SENATE President David Bonaventure Alechenu Mark makes sure he says things importantly. States would be created, he said. It sounds like a fait accompli. He must have figured it out, the States and added the political cost of creating them.
“Creation of additional States can only make government closer to the people contrary to the view in certain quarters that we do not need additional States in the federation,” Mark said in Ijebu-Ode, where he was attending a festival.
His thesis is wrong. States do not make governments closer to the people. Governments are not close to the people even in the state capitals where governments are located. Are the local governments close to the people? Closeness of governments to the people derives from a decision of those in charge to relate to their people, notice their challenges and tackle them. It is not an issue related to number of States. If 774 local governments are not close to the people what difference would more States make?

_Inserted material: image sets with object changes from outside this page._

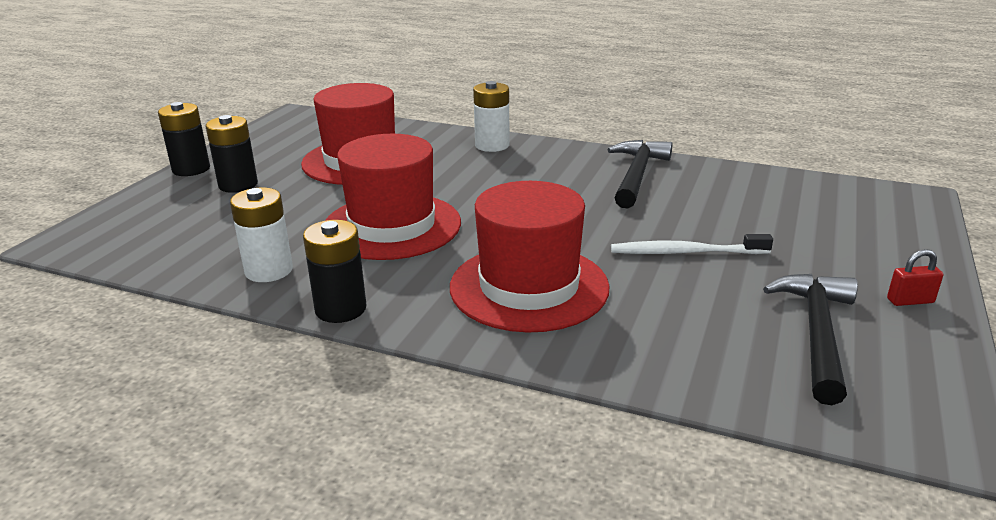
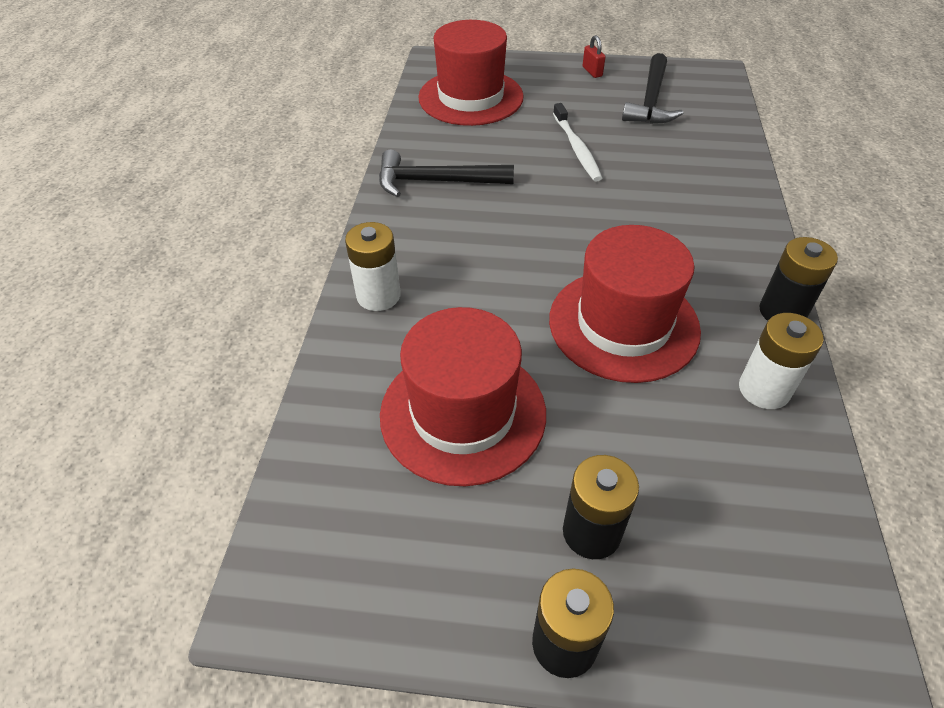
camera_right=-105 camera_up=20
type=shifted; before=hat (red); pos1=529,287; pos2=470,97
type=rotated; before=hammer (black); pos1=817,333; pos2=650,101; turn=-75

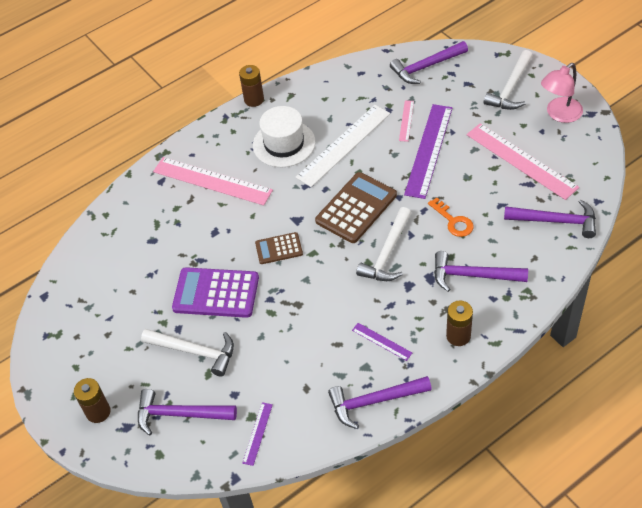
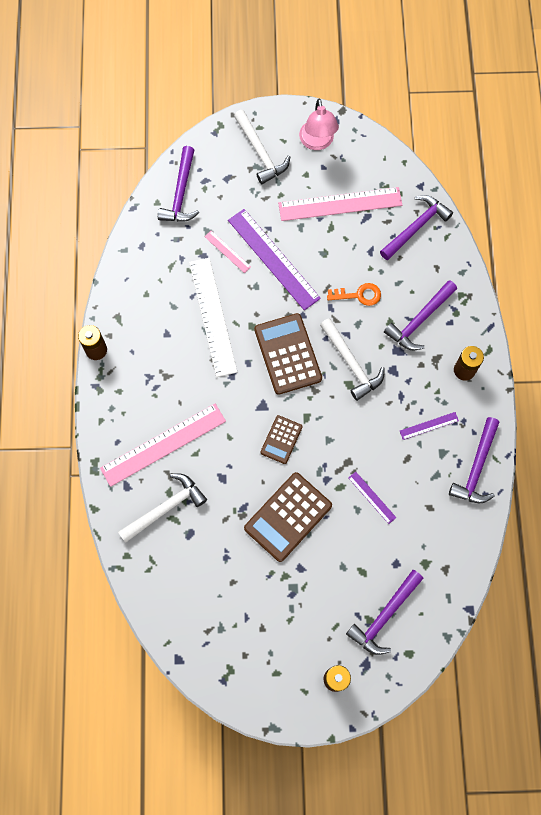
camera_right=-60 camera_up=20
type=gone; before=hat (white); pos1=284,144
type=repainted; before=calculator (purple); after=calculator (brown); pos1=216,293; pos2=288,517
type=shifted; before=hammer (white); pos1=195,351; pos2=165,508
type=shifted; before=ruler (purple); pos1=257,433; pos2=372,497

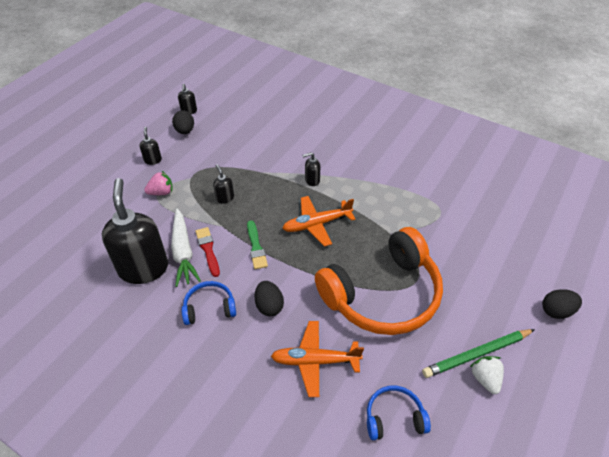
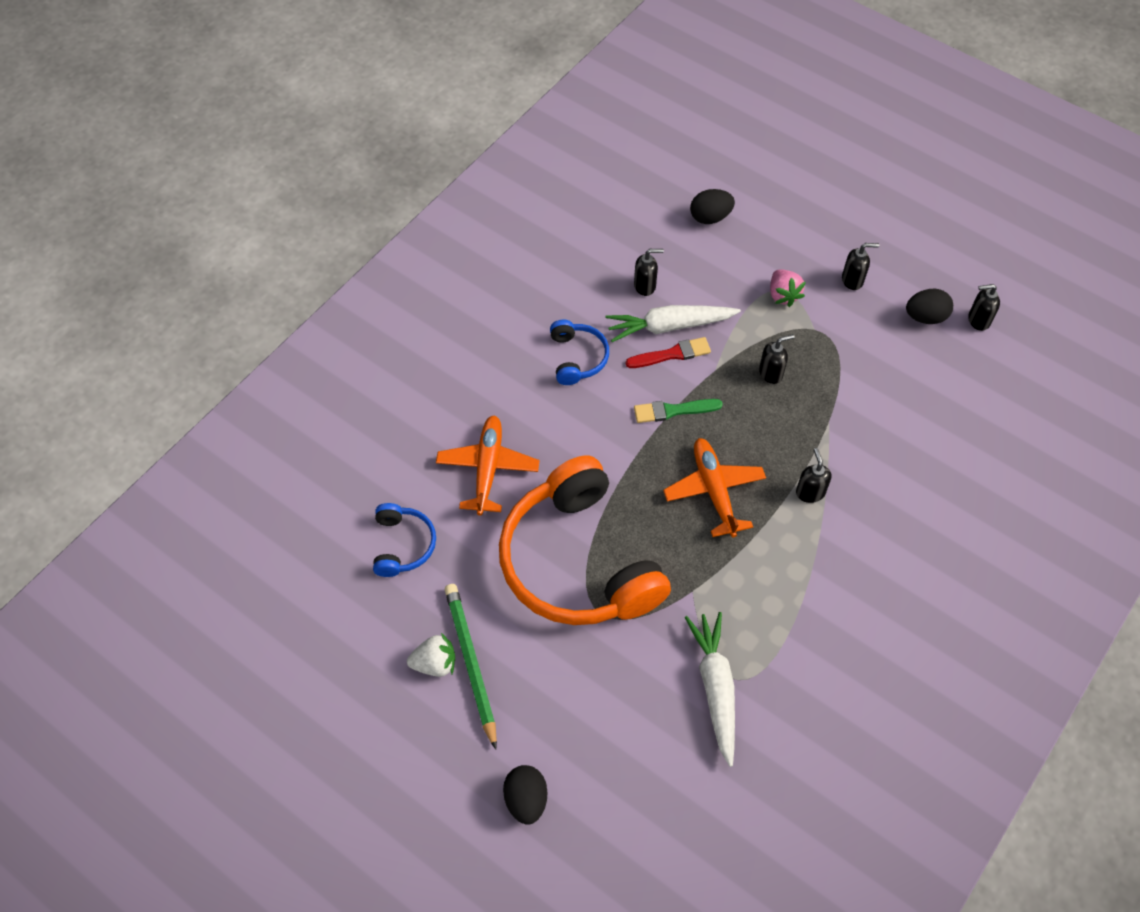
camera_right=95 camera_up=10
type=scaled; before=soap dispenser (black); pos1=143,268; pos2=645,286; scale=0.42
type=shifted; before=egg (black); pos1=269,306; pos2=710,217
type=new; after=carrot (white); pos2=715,688

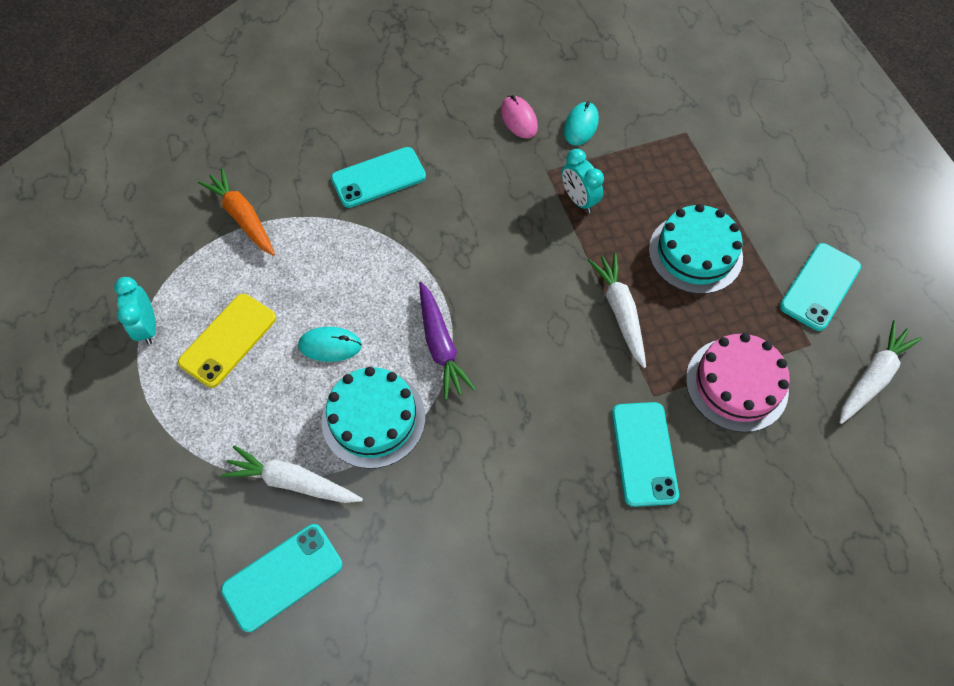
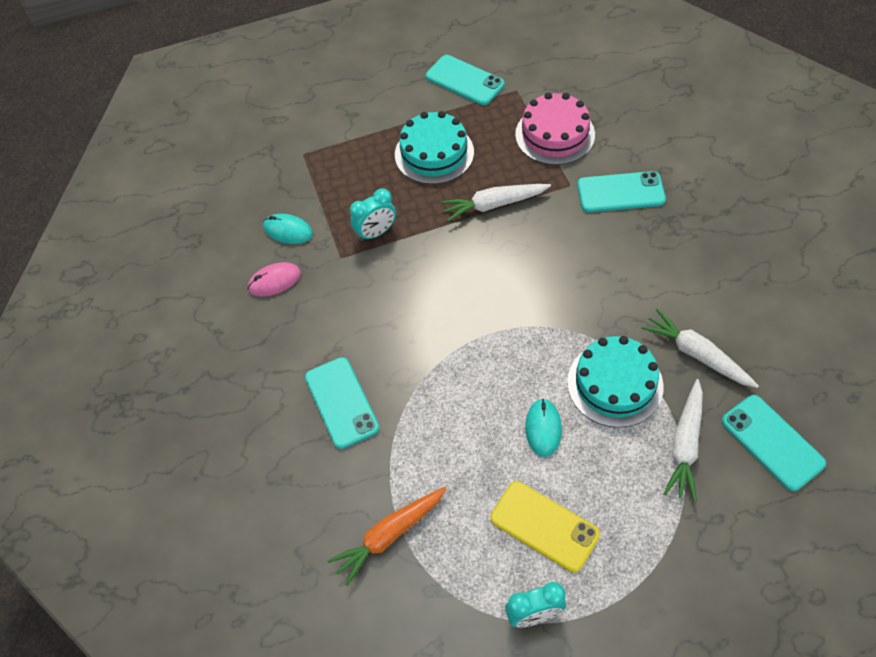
camera_right=-85 camera_up=-5
type=gone; before=carrot (purple); pos1=440,345
type=shifted; before=carrot (white); pos1=872,377; pos2=697,354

Many governors and legislators (even in the local governments) live in Abuja. They occasionally visit their States. Members of the National Assembly ignore their constituency offices in the States. Everyone thinks of operating from Abuja, as if the people and their challenges must be shunned.
How would the creation of new States solve these problems? How would it address marginalisation, when new States throw up new minorities? Most importantly, would creation of States consider the increasing costs of governments?
New States come with new capitals, bureaucracies that replicate poverty of the former State, new layers of wastes. Are they affordable? For an economy in distress, how would new States enhance its recovery?
Politicians are wonderful people. They have answers without the questions. If they need States, they would create them to satisfy prospective governors, new godfathers and expand the political sphere for appointments and elections. New States would serve the interests of politicians, who are anxious about their future.
There are implications from new States. Cost of governance would rise at the National Assembly which could see increase in membership to reflect the circumstances. We are complaining of too many Ministers, we would have to appoint more, since each State should have a Minister. We may have to create more Ministries to accommodate them. There would be senior special assistants and ministerial aides. The contest for power at the centre would become more unwieldy.
There were more than 66 requests for States. How many would be created to make governments closer to the people?
State creation would be an expensive decision. There are better options, before the National Assembly, which it should explore.